Apply what you read:
1: Could you turn the paragraph beginning "A few weeks ago, I gave a lightning talk" in the post on distributed data structures with Coq below into a short list that keeps its main facts?
2: Can you pick up the post on distributed data structures with Coq below right after its last line, "Proof.", and keep it going?
** Quoted passage follows **
Distributed data structures with Coq

11 Jun 2013

A few weeks ago, I gave a lightning talk at Basho’s distributed systems conference in New York, RICON|East focused around the modeling and provability of two types of CRDT’s as outlined in the Shapiro et. al. work in A Comprehensive Study of Convergent and Commutative Replicated Data Types. The video is finally available online and the source code is available on GitHub. The repo also contains some basic modeling of some of Conway’s work outlined in Logic and Lattices for Distributed Programming. The slides are also available.

We’ll briefly look at the grow-only counter, which is very similar to a vector clock. Since understanding the clock data structure is required to begin proving facts about vectors of them, let’s dig into clocks first.

Clocks

Let’s first define a map of clocks as a finite map of natural numbers.

Module ClockMap := FMapWeakList.Make (Nat_as_Legacy_OT).
Module ClockMapFacts := FMapFacts.Facts (ClockMap).

Let’s define two functions for working with clocks. Remember, that functions need to be totally ordered to ensure termination. The find function for working with maps is going to return an option nat, so we author our pattern matches accordingly.

Definition Clock_merge (n1 n2 : option nat) :=
  match n1, n2 with
    | None, None => None
    | Some n, None => Some n
    | None, Some n => Some n
    | Some n1', Some n2' => Some (max n1' n2')
  end.

Definition Clock_compare (n1 n2 : option nat) :=
  match n1, n2 with
    | None, None => None
    | Some n, None => Some false
    | None, Some n => Some true
    | Some n1', Some n2' => Some (leb n1' n2')
  end.

Now, we can begin proving certain properties about clocks. First, we can prove that merge is commutative because the max operation is commutative over natural numbers. We simply destructure the clock functions, simplify the terms and apply the existing lemma.

Lemma Clock_merge_comm : forall n1 n2, 
  Clock_merge n1 n2 = Clock_merge n2 n1.
Proof.
  intros. destruct n1; destruct n2; auto.
  simpl. f_equal. apply Max.max_comm.
Qed.

In the same way, we can prove that the merging of two clocks are idempotent and associative for similar reasons; both hold true beacuse the max operation is both associative and idempotent.

Lemma Clock_merge_idempotent : forall n1, 
  Clock_merge n1 n1 = n1.
Proof.
  intros. destruct n1; auto; simpl.
  f_equal. apply Max.max_idempotent.
Qed.

Lemma Clock_merge_assoc : forall n1 n2 n3,
  Clock_merge n1 (Clock_merge n2 n3) = Clock_merge (Clock_merge n1 n2) n3.
Proof.
** End of Quoted passage **
** Supplied material follows **
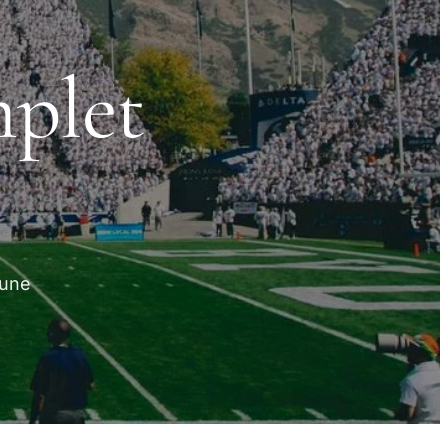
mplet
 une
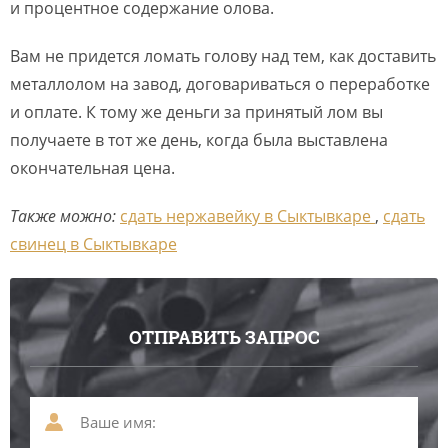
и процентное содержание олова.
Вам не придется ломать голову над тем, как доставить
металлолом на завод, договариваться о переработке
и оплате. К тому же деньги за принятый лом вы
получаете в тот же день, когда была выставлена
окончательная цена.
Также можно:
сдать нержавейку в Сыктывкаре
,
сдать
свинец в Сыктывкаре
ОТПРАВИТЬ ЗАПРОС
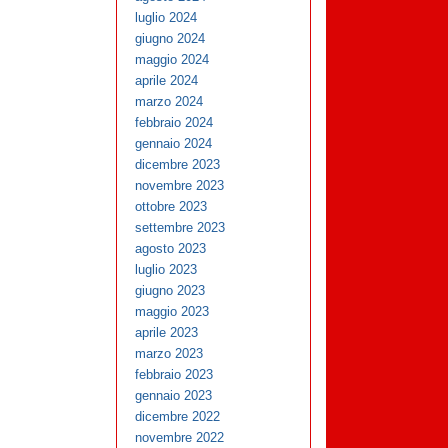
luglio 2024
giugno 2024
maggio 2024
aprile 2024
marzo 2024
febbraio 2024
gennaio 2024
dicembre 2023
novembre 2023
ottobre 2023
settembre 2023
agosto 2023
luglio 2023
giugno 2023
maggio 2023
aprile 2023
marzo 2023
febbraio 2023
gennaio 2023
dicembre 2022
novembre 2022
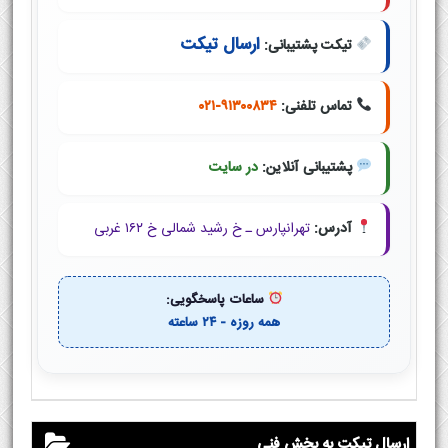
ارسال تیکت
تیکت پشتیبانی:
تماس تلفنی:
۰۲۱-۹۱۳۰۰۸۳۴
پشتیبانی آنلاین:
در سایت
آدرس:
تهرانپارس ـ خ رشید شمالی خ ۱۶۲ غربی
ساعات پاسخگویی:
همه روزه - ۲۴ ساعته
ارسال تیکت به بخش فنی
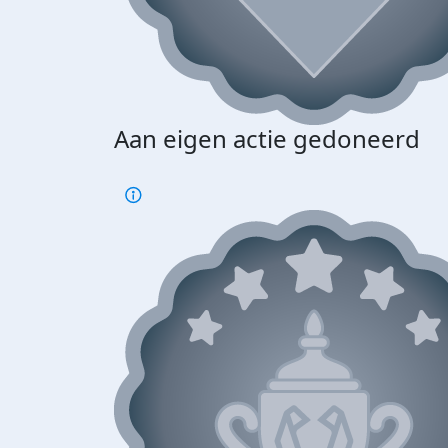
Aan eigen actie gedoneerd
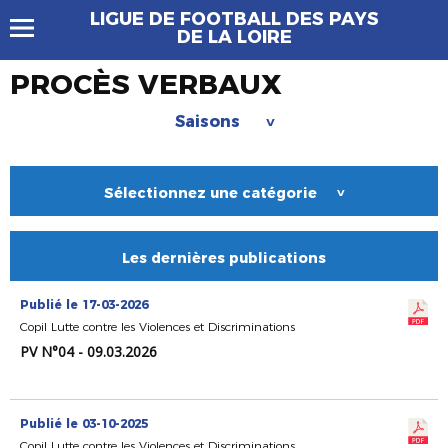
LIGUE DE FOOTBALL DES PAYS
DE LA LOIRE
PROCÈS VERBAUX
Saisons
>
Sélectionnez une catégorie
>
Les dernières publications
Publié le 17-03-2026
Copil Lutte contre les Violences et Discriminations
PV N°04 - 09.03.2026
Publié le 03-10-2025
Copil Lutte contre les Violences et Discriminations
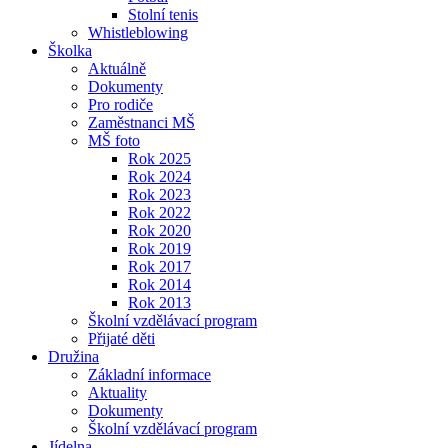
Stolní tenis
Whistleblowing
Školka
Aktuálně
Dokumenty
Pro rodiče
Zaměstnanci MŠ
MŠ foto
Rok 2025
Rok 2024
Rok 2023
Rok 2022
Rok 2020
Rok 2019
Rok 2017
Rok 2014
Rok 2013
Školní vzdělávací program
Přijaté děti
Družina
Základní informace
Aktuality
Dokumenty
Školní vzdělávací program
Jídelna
** End of Supplied material **
** Supplied material follows **
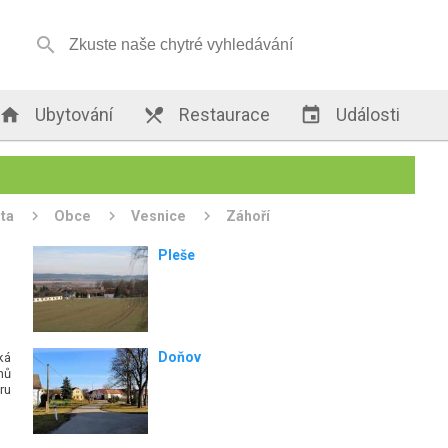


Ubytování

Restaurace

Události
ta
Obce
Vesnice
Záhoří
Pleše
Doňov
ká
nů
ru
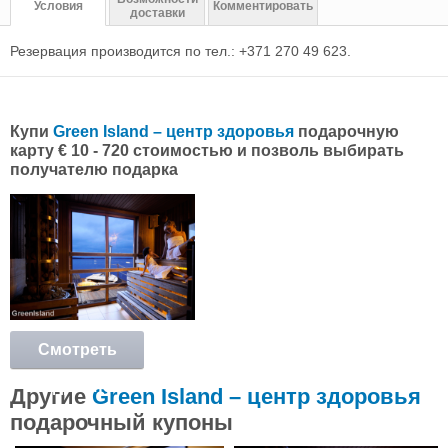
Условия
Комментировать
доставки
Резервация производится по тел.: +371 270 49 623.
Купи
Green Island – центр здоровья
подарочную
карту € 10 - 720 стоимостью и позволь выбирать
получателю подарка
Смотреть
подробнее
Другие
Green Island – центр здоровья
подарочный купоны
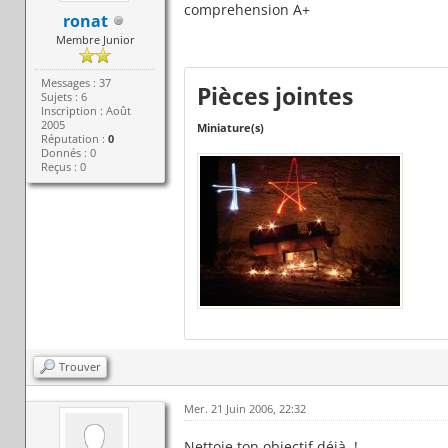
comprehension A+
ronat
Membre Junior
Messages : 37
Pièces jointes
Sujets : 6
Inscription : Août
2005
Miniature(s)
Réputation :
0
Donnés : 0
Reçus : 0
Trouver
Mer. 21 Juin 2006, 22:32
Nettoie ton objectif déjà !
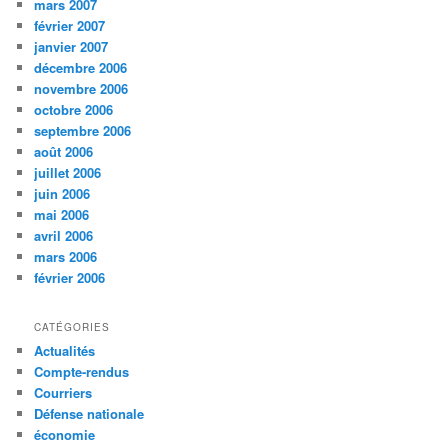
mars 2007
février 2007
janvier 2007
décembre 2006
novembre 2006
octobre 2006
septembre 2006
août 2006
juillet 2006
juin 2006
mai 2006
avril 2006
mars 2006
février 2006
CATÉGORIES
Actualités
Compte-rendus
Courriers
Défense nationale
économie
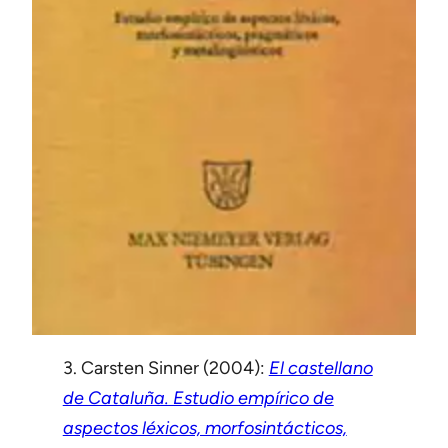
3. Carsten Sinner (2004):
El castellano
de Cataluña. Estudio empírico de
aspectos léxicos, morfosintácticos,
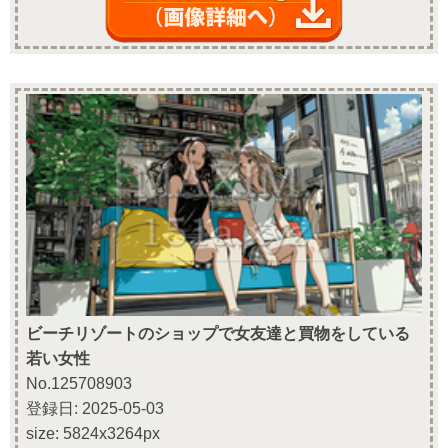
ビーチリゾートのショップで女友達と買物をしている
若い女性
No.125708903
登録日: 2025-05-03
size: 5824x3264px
** End of Supplied material **
** Supplied material follows **
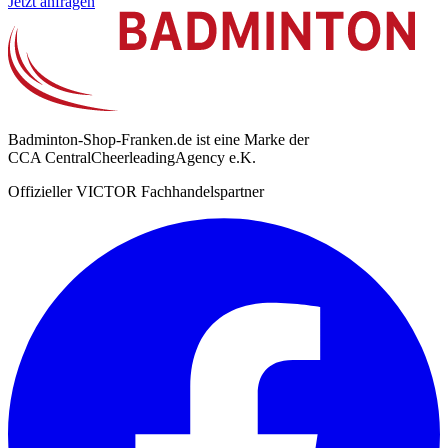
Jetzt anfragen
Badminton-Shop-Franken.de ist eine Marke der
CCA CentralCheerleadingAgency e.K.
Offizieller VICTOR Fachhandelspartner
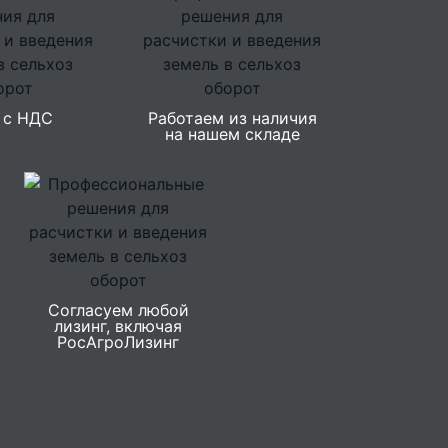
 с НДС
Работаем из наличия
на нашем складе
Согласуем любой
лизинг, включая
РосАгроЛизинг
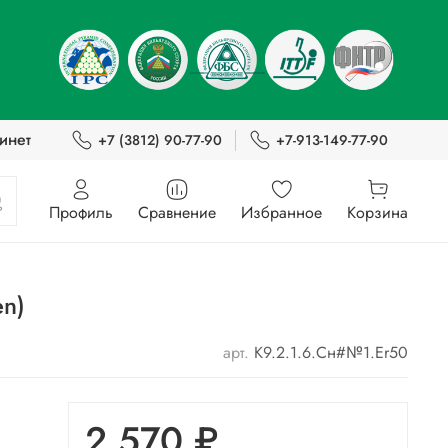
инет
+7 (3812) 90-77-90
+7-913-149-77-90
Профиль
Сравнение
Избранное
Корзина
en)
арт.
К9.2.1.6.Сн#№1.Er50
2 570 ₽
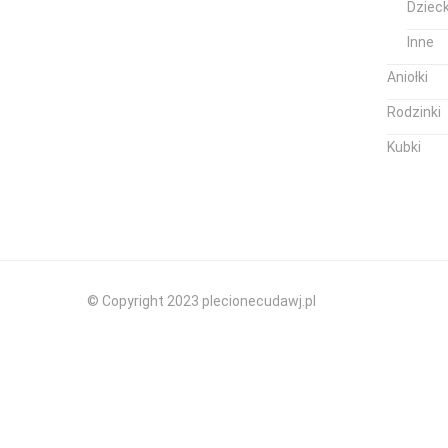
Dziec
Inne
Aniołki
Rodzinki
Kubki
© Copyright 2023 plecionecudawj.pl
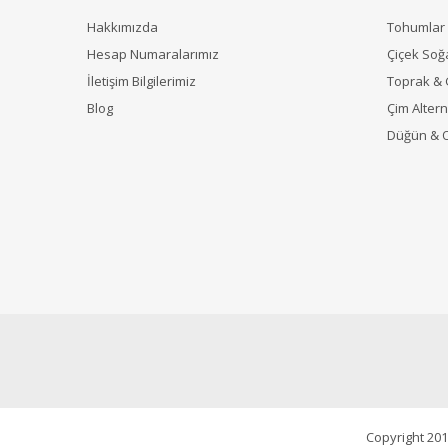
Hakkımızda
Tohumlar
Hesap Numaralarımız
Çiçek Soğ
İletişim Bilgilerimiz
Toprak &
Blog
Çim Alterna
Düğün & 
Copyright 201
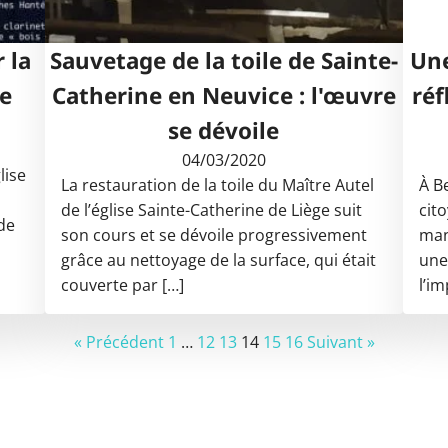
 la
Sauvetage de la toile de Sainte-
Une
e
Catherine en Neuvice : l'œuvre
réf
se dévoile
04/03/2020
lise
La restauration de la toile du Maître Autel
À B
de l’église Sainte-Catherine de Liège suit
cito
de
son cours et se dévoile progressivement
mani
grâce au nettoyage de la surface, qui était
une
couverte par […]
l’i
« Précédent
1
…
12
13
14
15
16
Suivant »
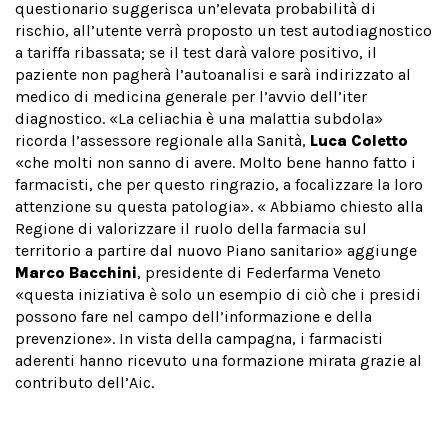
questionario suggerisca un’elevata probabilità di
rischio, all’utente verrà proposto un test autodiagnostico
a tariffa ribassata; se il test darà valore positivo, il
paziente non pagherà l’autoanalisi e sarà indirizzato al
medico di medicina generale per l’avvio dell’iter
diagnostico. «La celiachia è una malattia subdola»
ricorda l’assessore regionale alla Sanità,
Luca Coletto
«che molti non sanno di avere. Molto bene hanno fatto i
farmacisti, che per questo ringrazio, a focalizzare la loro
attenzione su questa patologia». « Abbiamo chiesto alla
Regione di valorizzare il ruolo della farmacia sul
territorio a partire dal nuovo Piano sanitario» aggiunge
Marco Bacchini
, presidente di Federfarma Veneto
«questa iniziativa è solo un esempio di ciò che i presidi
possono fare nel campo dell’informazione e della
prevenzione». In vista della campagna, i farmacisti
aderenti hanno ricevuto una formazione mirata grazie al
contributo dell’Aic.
** End of Supplied material **
Written answers:
1:
- A few weeks earlier, a lightning talk was given at RICON|East, Basho's distributed systems conference in New York.
- The talk covered modeling and proving properties of two types of CRDTs, as outlined by Shapiro et al. in A Comprehensive Study of Convergent and Commutative Replicated Data Types.
- The video is now online, and the source code is on GitHub.
- The repo also includes basic modeling of some of Conway's work from Logic and Lattices for Distributed Programming.
- The slides are available too.

2:
  intros. destruct n1; destruct n2; destruct n3; auto.
  unfold Clock_merge. f_equal. apply Max.max_assoc.
Qed.

Finally, we can define a proof which will help us later on that shows that comparing a clock to itself always returns true (specifically because less than or equal to is a partial ordering over natural numbers). This will help us later when attempting to prove certain properties about G-Counters monotonically advancing.

Definition Clock_true (n1 n2 : option nat) :=
  match n1, n2 with
    | None, None => None
    | Some n, None => Some true
    | None, Some n => Some true
    | Some n1', Some n2' => Some true
  end.

Lemma Clock_compare_refl : forall x,
  Clock_compare x x = Clock_true x x.
Proof.
  intros; destruct x; auto. unfold Clock_compare. unfold Clock_true.
  destruct n; auto. f_equal. simpl. rewrite leb_correct; auto.
Qed.

Moving along…

G-Counters

A G-Counter represents a grow-only counter, and is modeled similarly to a vector clock. A series of actor/increment pairs are stored in a vector, and the sum of the counter is derived by a fold across the counters.

First, let’s define a G-Counter as a ClockMap, as defind above, with the values of the map also as natural numbers. Then, we define a function to initialize an empty G-Counter

Definition G_Counter := ClockMap.t nat.
Definition G_Counter_init : G_Counter := ClockMap.empty nat.

Then, let’s define a function for incrementing a particular actor in a map of clocks. This is simply done by pattern matching the find, and calling the successor function on the existing actor’s value if it’s present.

Definition G_Counter_incr actor clocks :=
  match ClockMap.find actor clocks with
    | None => ClockMap.add actor 1 clocks
    | Some count => (ClockMap.add actor (S count) clocks)
  end.

Then, we define a function to reveal the current value of the counter by performing a fold over the values and perfoming a sum.

Definition G_Counter_reveal clocks :=
  ClockMap.fold (fun key elt acc => (plus acc elt)) clocks 0.

To merge, we can just use map2 with our existing merge function.

Definition G_Counter_merge c1 c2 :=
  ClockMap.map2 Clock_merge c1 c2.

To test equality, we can use the built-in equality test for maps.

Definition G_Counter_equal (c1 c2 : G_Counter) :=
  ClockMap.Equal c1 c2.

Finally, to compare, we can apply the comparison function to the two maps of clocks, and then test equality against a map of true values of the same length, which will allow us to test of one map is a partial ordering of another map.

Definition G_Counter_compare (c1 c2 : G_Counter) :=
  ClockMap.Equal
    (ClockMap.map2 Clock_compare c1 c2) (ClockMap.map2 Clock_true c1 c2).

So, now we can begin proving aspects about G-Counters.

First, let’s prove that merge is commutative.

Given that we’ve already proven that merging two clocks is commutative, we simply need to destructure the G-Counter to a point where we can apply the previously defined lemma.

Theorem G_Counter_merge_comm : forall c1 c2,
  G_Counter_equal (G_Counter_merge c1 c2) (G_Counter_merge c2 c1).
Proof.
  intros; unfold G_Counter_merge.
  unfold ClockMap.Equal; intro.
  repeat rewrite ClockMapFacts.map2_1bis; auto.
  apply Clock_merge_comm.
Qed.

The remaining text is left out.